Intro
TextCNN is a good case demonstrating how neural-network could not only learn from the data, but also do the feature extraction for us.
In Indeed we got bunch of text data from our user, like resume, job-description, company related content like reviews and Q&A. These user-generated-content is our most valuable asset. To help people get good jobs we’re constantly trying better way to learn more from these text data.
Here’s the slide:
The concept of TextCNN
- taking the concatenated word embeddings of a sentence or article as pixels
- use filters to learn extracting features out of them
- then use a max-pooling layer to aggregate all the features
- Finally, learn from those features by the final fully-connected layers.
If you prefer it explained in code
Let’s say we limit our input paragraph length as 140 words.
For the parameters of embedding layer, 60k is the number of top words I usually use for learning English, which means we’re using a English dictionary only contains 60k most frequently used words. But I think it’s more like a upper-bound, you could really start with 10k or 30k should be fine.
The embedding dimension is 300 because I use the pre-trained embedding “FastText” trained from wiki data by Facebook in 2017. Again it’s also a pretty large one, you could find GloVe which is in 128 dimension. I prefer FastText just because I like new stuff, and the idea behind it is fancy.

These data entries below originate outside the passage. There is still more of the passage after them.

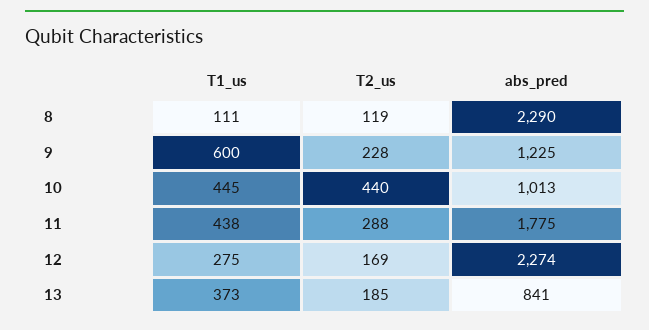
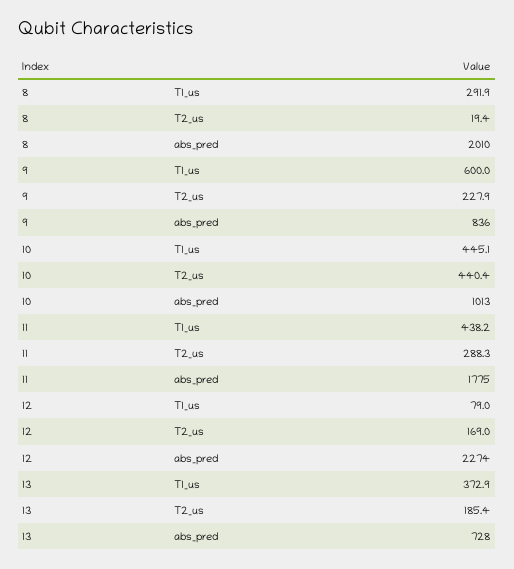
  {
    "T1_us": {
-     "8": 111,
+     "8": 291.9,
      "9": 600,
      "10": 445.1,
      "11": 438.2,
-     "12": 275,
+     "12": 79,
      "13": 372.9
    },
    "T2_us": {
-     "8": 119,
+     "8": 19.4,
      "9": 227.9,
      "10": 440.4,
      "11": 288.3,
      "12": 169,
      "13": 185.4
    },
    "abs_pred": {
-     "8": 2290,
+     "8": 2010,
-     "9": 1225,
+     "9": 836,
      "10": 1013,
      "11": 1775,
      "12": 2274,
-     "13": 841
+     "13": 728
    }
  }

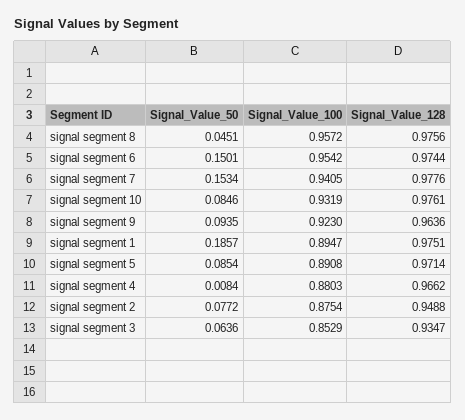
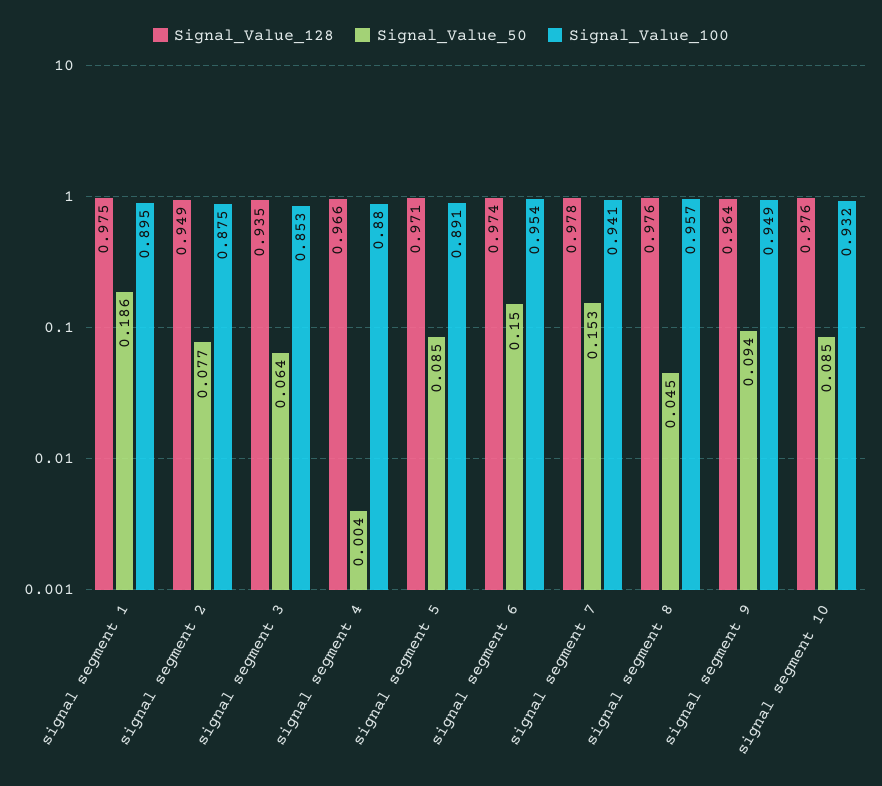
  {
    "Signal_Value_50": {
      "signal segment 8": 0.0451,
      "signal segment 6": 0.1501,
      "signal segment 7": 0.1534,
      "signal segment 10": 0.0846,
      "signal segment 9": 0.0935,
      "signal segment 1": 0.1857,
      "signal segment 5": 0.0854,
-     "signal segment 4": 0.0084,
+     "signal segment 4": 0.004,
      "signal segment 2": 0.0772,
      "signal segment 3": 0.0636
    },
    "Signal_Value_100": {
      "signal segment 8": 0.9572,
      "signal segment 6": 0.9542,
      "signal segment 7": 0.9405,
      "signal segment 10": 0.9319,
-     "signal segment 9": 0.923,
+     "signal segment 9": 0.949,
      "signal segment 1": 0.8947,
      "signal segment 5": 0.8908,
      "signal segment 4": 0.8803,
      "signal segment 2": 0.8754,
      "signal segment 3": 0.8529
    },
    "Signal_Value_128": {
      "signal segment 8": 0.9756,
      "signal segment 6": 0.9744,
      "signal segment 7": 0.9776,
      "signal segment 10": 0.9761,
      "signal segment 9": 0.9636,
      "signal segment 1": 0.9751,
      "signal segment 5": 0.9714,
      "signal segment 4": 0.9662,
      "signal segment 2": 0.9488,
      "signal segment 3": 0.9347
    }
  }

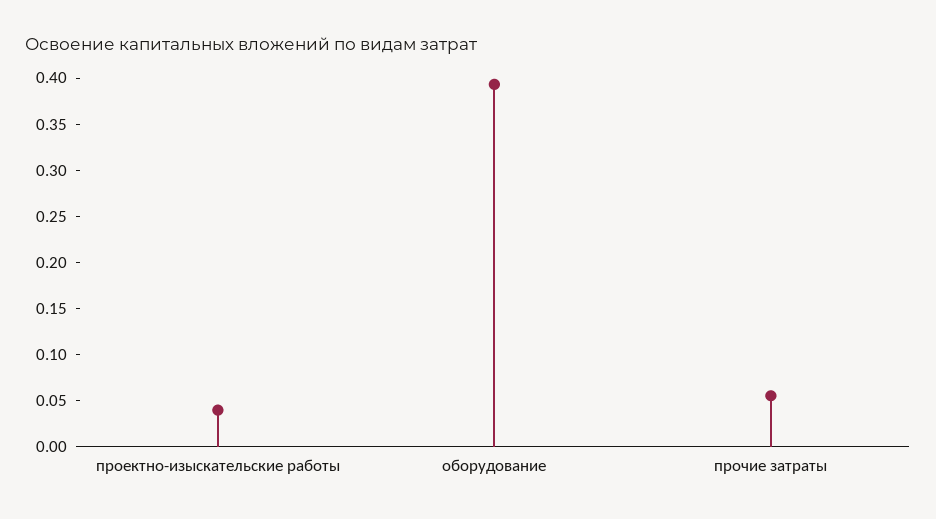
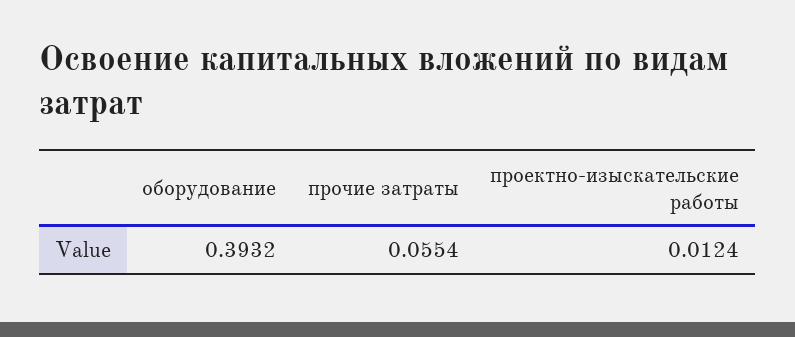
  {
-   "проектно-изыскательские работы": 0.04,
+   "проектно-изыскательские работы": 0.0124,
    "оборудование": 0.3932,
    "прочие затраты": 0.0554
  }

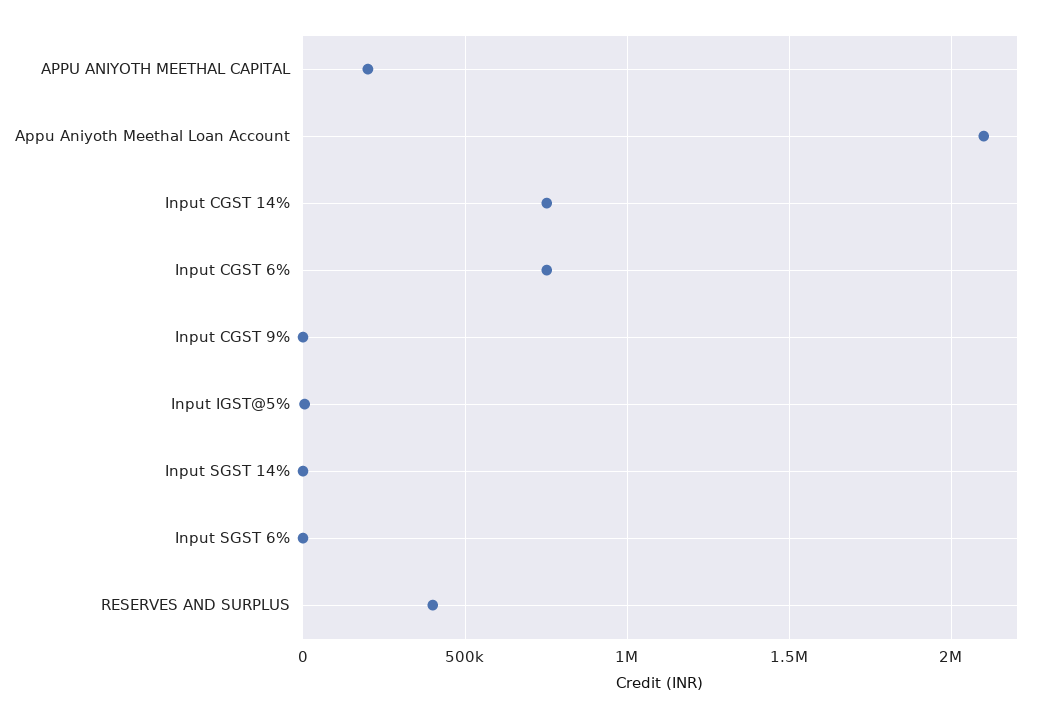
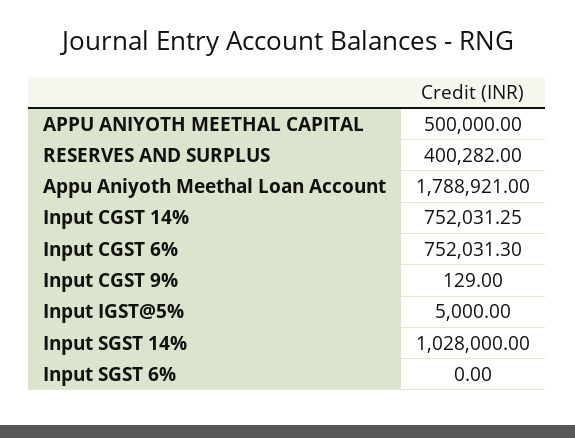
  {
-   "APPU ANIYOTH MEETHAL CAPITAL": 200000,
+   "APPU ANIYOTH MEETHAL CAPITAL": 500000,
-   "Appu Aniyoth Meethal Loan Account": 2100000,
+   "Appu Aniyoth Meethal Loan Account": 1788921,
    "Input CGST 14%": 752031.25,
    "Input CGST 6%": 752031.3,
    "Input CGST 9%": 129,
    "Input IGST@5%": 5000,
-   "Input SGST 14%": 0,
+   "Input SGST 14%": 1028000,
    "Input SGST 6%": 0,
    "RESERVES AND SURPLUS": 400282
  }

If you wanna try your own embedding, there is a rule-of-thumb in a 2017 Google Blog saying It’s better be the 4th root of your dictionary size. I have no luck on training it myself and beat using pre-trained one, so I don’t know whether it’s a good rule. But people say you could try from 64 to 1024.
Then for the filters, we got 3 different stride size: [2, 3, 4]. So for each of them we have corresponding 1d-convolution layer with 2 filters, and the MaxPool layer is just taking maximum value from convolution result.
Finally all the output of MaxPool layer will be concatenated into a vector, learn by the final multi-layer-perceptron.
The dropout probability being 0.5 because Hinton said so. Usually it likely being the best or close to. (Except those very aggressive dropout like input dropout or embedding dropout.)
Next steps
Now you know TextCNN, but one of the merit of neural network architecture is, you could easily combine different models and make them trained together.
For example if you feel the jobTitle out of resume is something worth emphasizing on, you could make a dedicated TextCNN model and concatenate the vector before the final multi-layer-perceptron, and then learn from this large vector like they’re all extracted features from different models.
Also, if you feel you’re so good at feature engineering and pretty sure you have some feature that model just can’t be better than you. You could also concatenate your manual crafted features into this big feature vector, make them learned together.
Why you should try it
First, we’re expecting it brings good performance, since mostly n-gram usually would be the main feature for learning from text, and TextCNN is doing a much better job than n-gram.
It’s using embedding so the resolution is much better than word level, and it works not just the exact same words, but also for similar meaning words. And it’s training these feature-learning process, including the embedding and convolution filters during the supervised-learning process to make them specifically fit your data, your purpose.
Also since we’re not doing feature extraction by ourself, we don’t need to explicitly doing them while deploying. Thus we save both the develop time and the computing cost of feature extracting. Besides many fancy features, for examples like features comes from unsupervised learning methods like LDA, NMF, or some indirect usage of embeddings.
Finally you could steal from the giants by using the pretrained embeddings like word2vec, Glove or FastText. It could give you a boost, and especially helpful if you just don’t really got at least millions of samples to learn the embedding all by yourself.
Also, there are some merits natively comes from it just because it’s neural network model.
Previously if we want to train an ensemble model, you have to use some indirect ways like saving all the cross-validation results and make them as input of the 2nd pipeline model to train on their outputs.
In neural network you could ensemble whatever layers you like into one graph, and just train them together from the very beginning. Like, if you just can’t decide you want use RNN or CNN, you could encode your text data by both of them and concatenate them together!
Deployment in Java
The keras model, while backed by tensorflow, could be dumped as tensorflow graph and imported in Java. So you don’t need to deploy it as a service in python, then called by Java and worry about handling the exceptions of communication or service accessibility or reliability.
And the Java code is super easy, like this:
1st you import the model in one line. 2nd you give it the input, which is the tokenized text. 3rd you get the predicted results, and this prediction could be called in batch.
That’s all. Everything is maintained in-process, no feature engineering, no http or boxcar request.